***** Task inputs *****
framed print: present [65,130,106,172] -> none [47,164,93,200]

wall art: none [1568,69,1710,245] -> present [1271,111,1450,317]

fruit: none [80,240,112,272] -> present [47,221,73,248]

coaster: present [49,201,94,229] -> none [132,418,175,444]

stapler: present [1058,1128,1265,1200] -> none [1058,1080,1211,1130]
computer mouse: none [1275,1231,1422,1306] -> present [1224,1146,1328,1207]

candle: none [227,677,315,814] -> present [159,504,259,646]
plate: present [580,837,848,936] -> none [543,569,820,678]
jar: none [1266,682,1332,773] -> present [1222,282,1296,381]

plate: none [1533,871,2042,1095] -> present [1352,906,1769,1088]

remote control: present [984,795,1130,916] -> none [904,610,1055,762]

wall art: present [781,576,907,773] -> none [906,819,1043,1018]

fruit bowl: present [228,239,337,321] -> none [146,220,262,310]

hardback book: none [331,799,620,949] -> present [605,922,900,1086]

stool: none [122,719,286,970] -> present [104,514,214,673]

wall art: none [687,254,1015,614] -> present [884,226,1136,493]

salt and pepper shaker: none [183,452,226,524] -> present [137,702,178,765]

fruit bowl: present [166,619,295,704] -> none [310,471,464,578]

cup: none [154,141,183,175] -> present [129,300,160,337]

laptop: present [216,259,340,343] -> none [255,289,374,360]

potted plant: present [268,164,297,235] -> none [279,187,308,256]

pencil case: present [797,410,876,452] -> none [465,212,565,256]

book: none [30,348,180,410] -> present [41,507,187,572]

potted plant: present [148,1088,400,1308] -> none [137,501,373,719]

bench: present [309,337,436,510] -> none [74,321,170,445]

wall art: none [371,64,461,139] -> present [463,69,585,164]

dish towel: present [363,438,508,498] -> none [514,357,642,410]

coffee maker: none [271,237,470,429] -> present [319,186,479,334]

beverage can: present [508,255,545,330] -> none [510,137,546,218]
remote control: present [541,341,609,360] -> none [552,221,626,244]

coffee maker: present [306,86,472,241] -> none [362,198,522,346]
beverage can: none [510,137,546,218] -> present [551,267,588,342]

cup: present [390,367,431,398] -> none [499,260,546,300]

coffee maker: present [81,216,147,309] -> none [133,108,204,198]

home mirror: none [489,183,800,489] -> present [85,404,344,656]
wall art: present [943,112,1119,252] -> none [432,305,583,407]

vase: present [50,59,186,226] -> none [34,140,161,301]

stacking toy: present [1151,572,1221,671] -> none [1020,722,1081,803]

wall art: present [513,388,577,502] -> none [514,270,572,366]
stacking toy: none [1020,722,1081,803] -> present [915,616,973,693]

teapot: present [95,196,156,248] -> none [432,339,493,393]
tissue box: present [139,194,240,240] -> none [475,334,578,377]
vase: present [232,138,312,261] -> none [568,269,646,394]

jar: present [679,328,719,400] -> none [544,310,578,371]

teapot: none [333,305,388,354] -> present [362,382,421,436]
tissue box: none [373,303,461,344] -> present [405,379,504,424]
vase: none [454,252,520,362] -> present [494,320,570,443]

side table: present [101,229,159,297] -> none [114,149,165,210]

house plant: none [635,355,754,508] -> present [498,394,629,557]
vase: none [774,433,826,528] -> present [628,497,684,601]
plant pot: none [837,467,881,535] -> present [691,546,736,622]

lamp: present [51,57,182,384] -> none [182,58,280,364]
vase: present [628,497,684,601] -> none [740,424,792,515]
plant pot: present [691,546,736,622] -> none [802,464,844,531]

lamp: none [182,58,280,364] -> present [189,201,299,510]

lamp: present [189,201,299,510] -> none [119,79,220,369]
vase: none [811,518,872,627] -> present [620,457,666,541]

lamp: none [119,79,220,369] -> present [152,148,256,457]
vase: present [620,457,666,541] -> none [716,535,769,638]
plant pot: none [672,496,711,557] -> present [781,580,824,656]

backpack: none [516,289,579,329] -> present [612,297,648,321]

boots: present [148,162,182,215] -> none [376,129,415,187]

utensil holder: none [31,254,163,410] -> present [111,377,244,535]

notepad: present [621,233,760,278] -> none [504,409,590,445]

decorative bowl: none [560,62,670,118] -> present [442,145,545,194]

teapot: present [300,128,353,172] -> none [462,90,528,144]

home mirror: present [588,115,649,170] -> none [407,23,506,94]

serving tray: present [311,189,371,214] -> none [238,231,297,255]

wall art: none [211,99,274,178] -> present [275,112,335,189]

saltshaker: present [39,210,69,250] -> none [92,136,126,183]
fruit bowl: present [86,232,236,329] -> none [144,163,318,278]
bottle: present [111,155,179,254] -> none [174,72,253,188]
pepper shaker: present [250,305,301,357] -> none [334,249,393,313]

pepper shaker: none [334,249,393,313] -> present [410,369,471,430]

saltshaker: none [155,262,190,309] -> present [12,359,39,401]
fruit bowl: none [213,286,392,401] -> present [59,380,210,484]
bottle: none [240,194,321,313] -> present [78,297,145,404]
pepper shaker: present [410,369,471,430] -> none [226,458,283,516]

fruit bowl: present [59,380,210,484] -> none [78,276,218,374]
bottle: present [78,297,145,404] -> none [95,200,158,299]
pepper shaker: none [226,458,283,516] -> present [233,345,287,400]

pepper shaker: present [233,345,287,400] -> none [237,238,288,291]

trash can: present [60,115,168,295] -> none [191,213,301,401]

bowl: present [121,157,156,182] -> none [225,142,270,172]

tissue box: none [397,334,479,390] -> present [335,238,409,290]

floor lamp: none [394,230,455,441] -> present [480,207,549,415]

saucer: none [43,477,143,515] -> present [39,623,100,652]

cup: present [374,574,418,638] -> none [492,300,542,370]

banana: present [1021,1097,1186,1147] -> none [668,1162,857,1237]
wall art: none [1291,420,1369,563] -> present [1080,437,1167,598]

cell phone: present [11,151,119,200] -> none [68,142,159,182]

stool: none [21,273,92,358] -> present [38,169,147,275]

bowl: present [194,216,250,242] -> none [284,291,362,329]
*****
* _What you need to do_: Scan the lines above for "pencil case: present" and for "vase: present [232,138,312,261]". Repeat exactly the line holding each of them and every line in between.

* _Written solution_:
pencil case: present [797,410,876,452] -> none [465,212,565,256]

book: none [30,348,180,410] -> present [41,507,187,572]

potted plant: present [148,1088,400,1308] -> none [137,501,373,719]

bench: present [309,337,436,510] -> none [74,321,170,445]

wall art: none [371,64,461,139] -> present [463,69,585,164]

dish towel: present [363,438,508,498] -> none [514,357,642,410]

coffee maker: none [271,237,470,429] -> present [319,186,479,334]

beverage can: present [508,255,545,330] -> none [510,137,546,218]
remote control: present [541,341,609,360] -> none [552,221,626,244]

coffee maker: present [306,86,472,241] -> none [362,198,522,346]
beverage can: none [510,137,546,218] -> present [551,267,588,342]

cup: present [390,367,431,398] -> none [499,260,546,300]

coffee maker: present [81,216,147,309] -> none [133,108,204,198]

home mirror: none [489,183,800,489] -> present [85,404,344,656]
wall art: present [943,112,1119,252] -> none [432,305,583,407]

vase: present [50,59,186,226] -> none [34,140,161,301]

stacking toy: present [1151,572,1221,671] -> none [1020,722,1081,803]

wall art: present [513,388,577,502] -> none [514,270,572,366]
stacking toy: none [1020,722,1081,803] -> present [915,616,973,693]

teapot: present [95,196,156,248] -> none [432,339,493,393]
tissue box: present [139,194,240,240] -> none [475,334,578,377]
vase: present [232,138,312,261] -> none [568,269,646,394]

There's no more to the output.